Indianapolis, Indiana – The Indiana Chamber of Commerce is voicing strong support for new property tax relief measures unveiled by House Republicans, calling the proposed reforms a step in the right direction for the state’s economy. The focus of the legislative package includes changes to Indiana’s business personal property tax, a long-debated issue that business leaders say has hindered growth for years.
The business personal property tax, which is levied on equipment and machinery, has been criticized for discouraging investment in new technologies and penalizing businesses looking to expand. With the proposed reforms, lawmakers are aiming to remove this obstacle and modernize the state’s tax structure.
“Indiana’s business personal property tax has long been an impediment to growth, penalizing investment and placing our employers at a disadvantage compared to those in neighboring states,” said Indiana Chamber President and CEO Vanessa Green Sinders. “The reforms announced today represent meaningful progress toward a more modern, competitive tax structure.”
The Indiana Chamber, in partnership with Ernst & Young, conducted an analysis that highlighted the economic benefits of removing the tax on new equipment. According to the study, eliminating the tax could result in up to $3.1 billion in GDP growth for the state and lead to the creation of thousands of new jobs.

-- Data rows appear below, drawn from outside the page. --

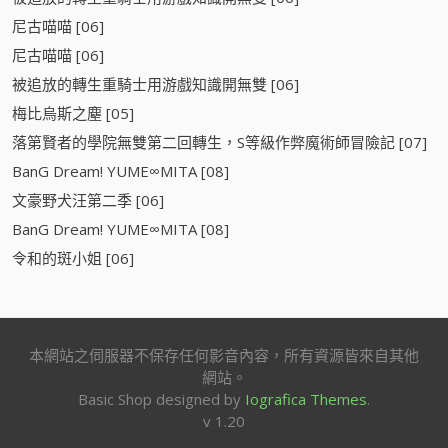
尼古喵喵 [06]
尼古喵喵 [06]
被追放的轉生重騎士用游戲知識開無雙 [06]
梅比烏斯之塵 [05]
落第賢者的學院無雙第二回轉生，S等級作弊魔術師冒險記 [07]
BanG Dream! YUME∞MITA [08]
文豪野犬汪第二季 [06]
BanG Dream! YUME∞MITA [08]
令和的斑小姐 [06]
本網站之伺服器不保存任何影音內容，所有資源皆來自其他
網站。
Basic Shop designed by
Iografica Themes
.
v 1.20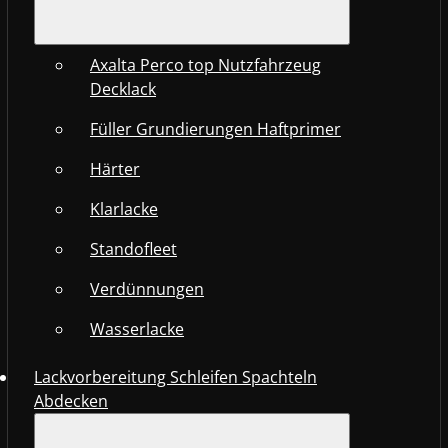
Axalta Perco top Nutzfahrzeug
Decklack
Füller Grundierungen Haftprimer
Härter
Klarlacke
Standofleet
Verdünnungen
Wasserlacke
Lackvorbereitung Schleifen Spachteln
Abdecken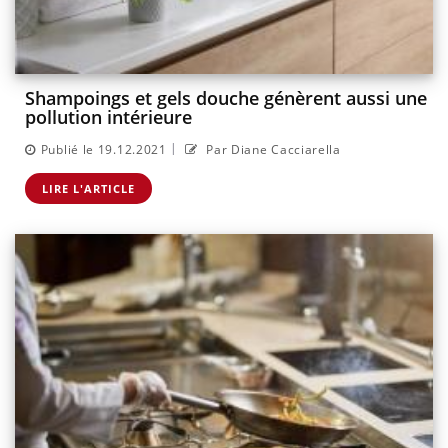
Shampoings et gels douche génèrent aussi une
pollution intérieure
|
Publié le 19.12.2021
Par Diane Cacciarella
LIRE L'ARTICLE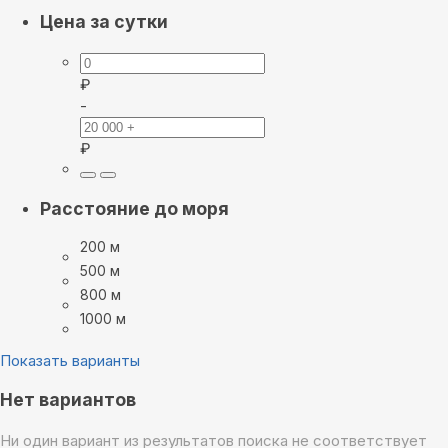
Цена за сутки
₽
-
₽
Расстояние до моря
200 м
500 м
800 м
1000 м
Показать варианты
Нет вариантов
Ни один вариант из результатов поиска не соответствует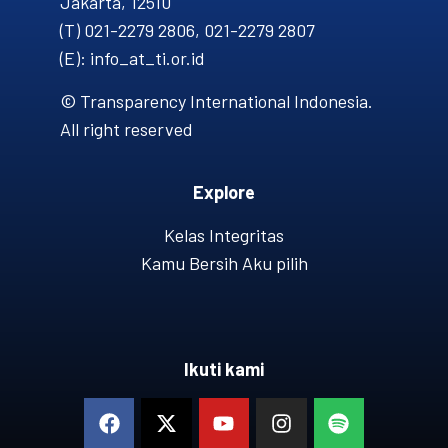
Jakarta, 12510
(T) 021-2279 2806, 021-2279 2807
(E): info_at_ti.or.id
© Transparency International Indonesia.
All right reserved
Explore
Kelas Integritas
Kamu Bersih Aku pilih
Ikuti kami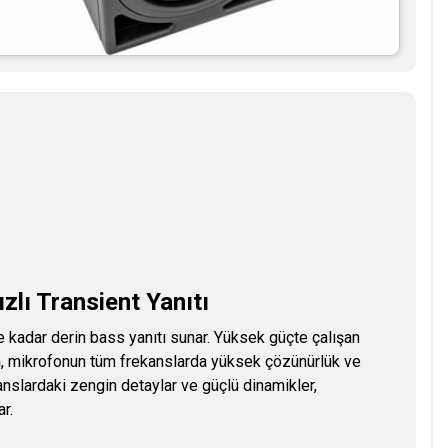
lı Transient Yanıtı
e kadar derin bass yanıtı sunar. Yüksek güçte çalışan
rken, mikrofonun tüm frekanslarda yüksek çözünürlük ve
anslardaki zengin detaylar ve güçlü dinamikler,
r.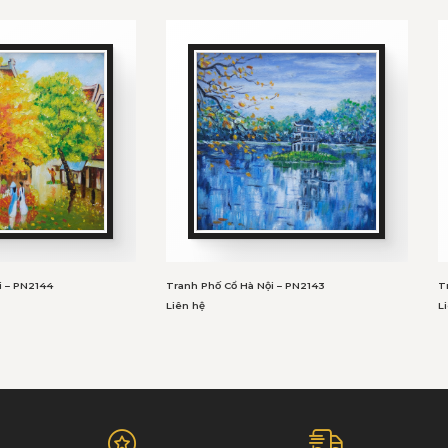
i – PN2144
Tranh Phố Cổ Hà Nội – PN2143
T
Liên hệ
L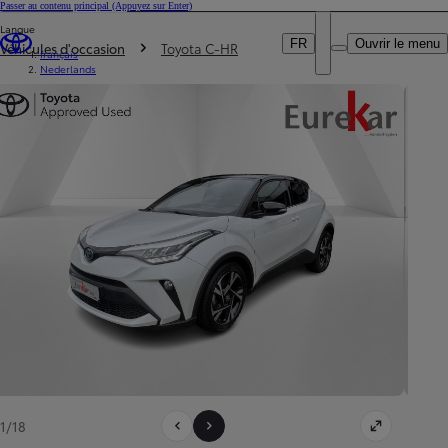
Passer au contenu principal
(Appuyez sur Enter)
Particulier
Langue
DEALER NAME
Vous êtes ici
:
Professionnel
FR
Ouvrir le menu
Véhicules d'occasion
Toyota C-HR
français
Nederlands
1/18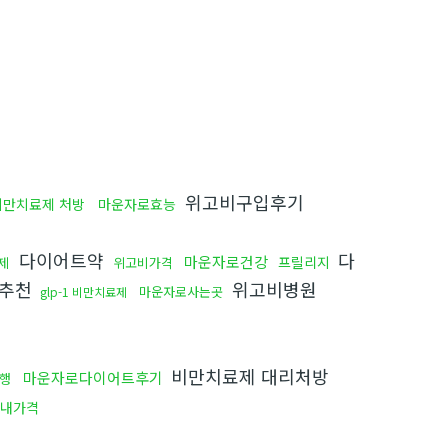
위고비구입후기
비만치료제 처방
마운자로효능
다이어트약
다
마운자로건강
프릴리지
료제
위고비가격
약추천
위고비병원
마운자로사는곳
glp-1 비만치료제
비만치료제 대리처방
마운자로다이어트후기
행
내가격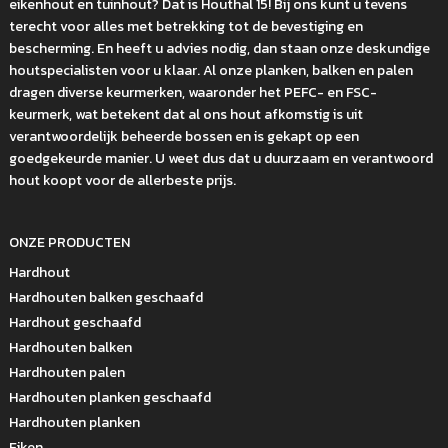
eikenhout en tuinhout? Dat is Houthal 15! Bij ons kunt u tevens
terecht voor alles met betrekking tot de bevestiging en
bescherming. En heeft u advies nodig, dan staan onze deskundige
houtspecialisten voor u klaar. Al onze planken, balken en palen
dragen diverse keurmerken, waaronder het PEFC- en FSC-
keurmerk, wat betekent dat al ons hout afkomstig is uit
verantwoordelijk beheerde bossen en is gekapt op een
goedgekeurde manier. U weet dus dat u duurzaam en verantwoord
hout koopt voor de allerbeste prijs.
ONZE PRODUCTEN
Hardhout
Hardhouten balken geschaafd
Hardhout geschaafd
Hardhouten balken
Hardhouten palen
Hardhouten planken geschaafd
Hardhouten planken
Eiken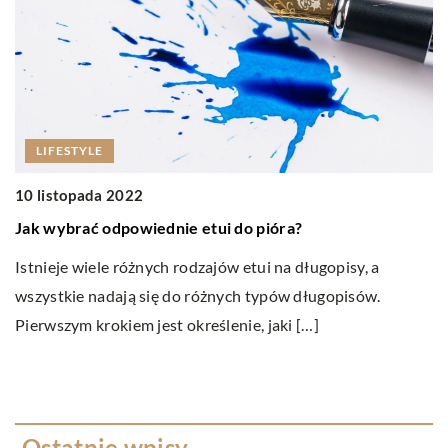
LIFESTYLE
10 listopada 2022
22
Jak wybrać odpowiednie etui do pióra?
J
Istnieje wiele różnych rodzajów etui na długopisy, a
Ni
wszystkie nadają się do różnych typów długopisów.
zn
Pierwszym krokiem jest określenie, jaki […]
ka
Ostatnie wpisy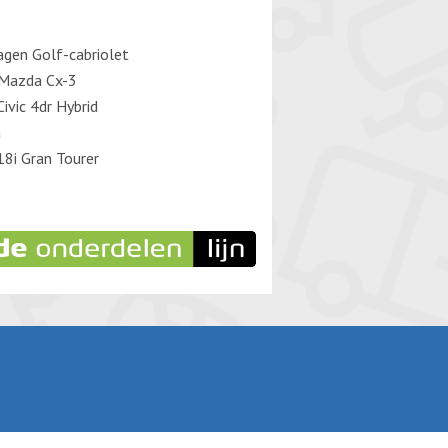
gen Golf-cabriolet
Mazda Cx-3
ivic 4dr Hybrid
a
8i Gran Tourer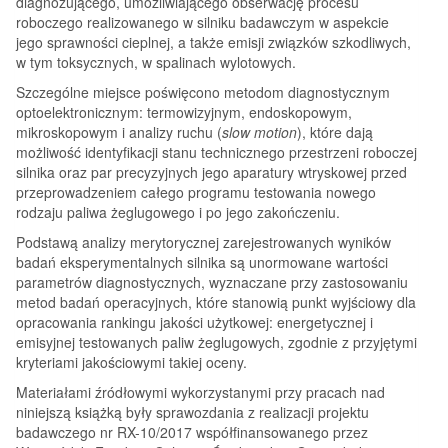
diagnozującego, umożliwiającego obserwację procesu
roboczego realizowanego w silniku badawczym w aspekcie
jego sprawności cieplnej, a także emisji związków szkodliwych,
w tym toksycznych, w spalinach wylotowych.
Szczególne miejsce poświęcono metodom diagnostycznym
optoelektronicznym: termowizyjnym, endoskopowym,
mikroskopowym i analizy ruchu (
slow motion
), które dają
możliwość identyfikacji stanu technicznego przestrzeni roboczej
silnika oraz par precyzyjnych jego aparatury wtryskowej przed
przeprowadzeniem całego programu testowania nowego
rodzaju paliwa żeglugowego i po jego zakończeniu.
Podstawą analizy merytorycznej zarejestrowanych wyników
badań eksperymentalnych silnika są unormowane wartości
parametrów diagnostycznych, wyznaczane przy zastosowaniu
metod badań operacyjnych, które stanowią punkt wyjściowy dla
opracowania rankingu jakości użytkowej: energetycznej i
emisyjnej testowanych paliw żeglugowych, zgodnie z przyjętymi
kryteriami jakościowymi takiej oceny.
Materiałami źródłowymi wykorzystanymi przy pracach nad
niniejszą książką były sprawozdania z realizacji projektu
badawczego nr RX-10/2017 współfinansowanego przez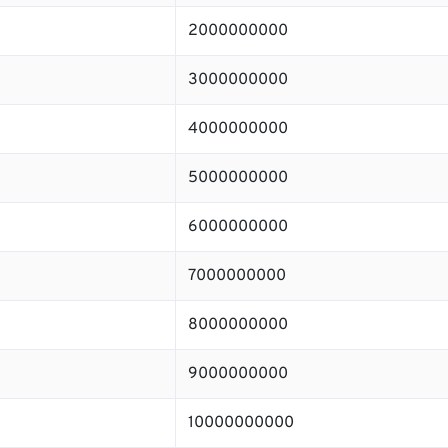
2000000000
3000000000
4000000000
5000000000
6000000000
7000000000
8000000000
9000000000
10000000000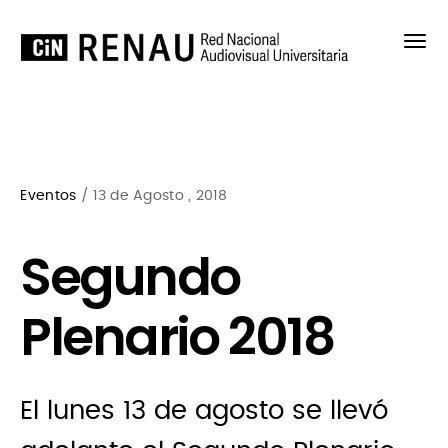
Eventos
/ 13 de Agosto , 2018
Segundo
Plenario 2018
El lunes 13 de agosto se llevó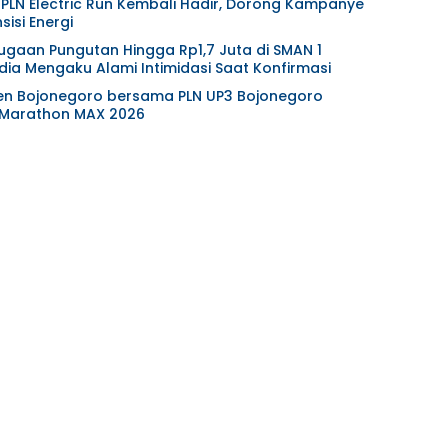
 PLN Electric Run Kembali Hadir, Dorong Kampanye
isi Energi
gaan Pungutan Hingga Rp1,7 Juta di SMAN 1
ia Mengaku Alami Intimidasi Saat Konfirmasi
en Bojonegoro bersama PLN UP3 Bojonegoro
 Marathon MAX 2026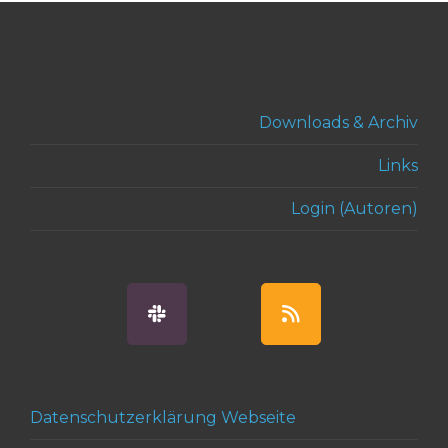
Downloads & Archiv
Links
Login (Autoren)
Datenschutzerklärung Webseite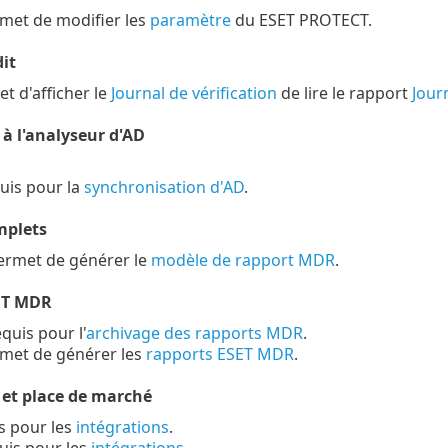
met de modifier les
paramètre
du ESET PROTECT.
it
t d'afficher le
Journal de vérification
de lire le rapport
Journ
 à l'analyseur d'AD
uis pour la
synchronisation d'AD
.
mplets
ermet de générer le
modèle de rapport MDR
.
ET MDR
equis pour l'
archivage des rapports MDR
.
rmet de générer les
rapports ESET MDR
.
 et place de marché
s pour les
intégrations
.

“This is a smart, forward-looking policy decision that will benefit businesses across the state and support continued investment in Indiana’s economy,” said Sinders. “We commend legislative leaders for their work to improve the competitiveness of our tax climate.”
As Indiana continues to position itself as a business-friendly state, proponents of the bill believe this move sends a strong message to companies looking for a place to grow. Supporters also argue that aligning Indiana’s tax policies more closely with those of surrounding states could help attract new industries and keep homegrown businesses from relocating.
The legislation is still working its way through the General Assembly, but with strong backing from both lawmakers and business groups, the proposed tax changes may soon become law.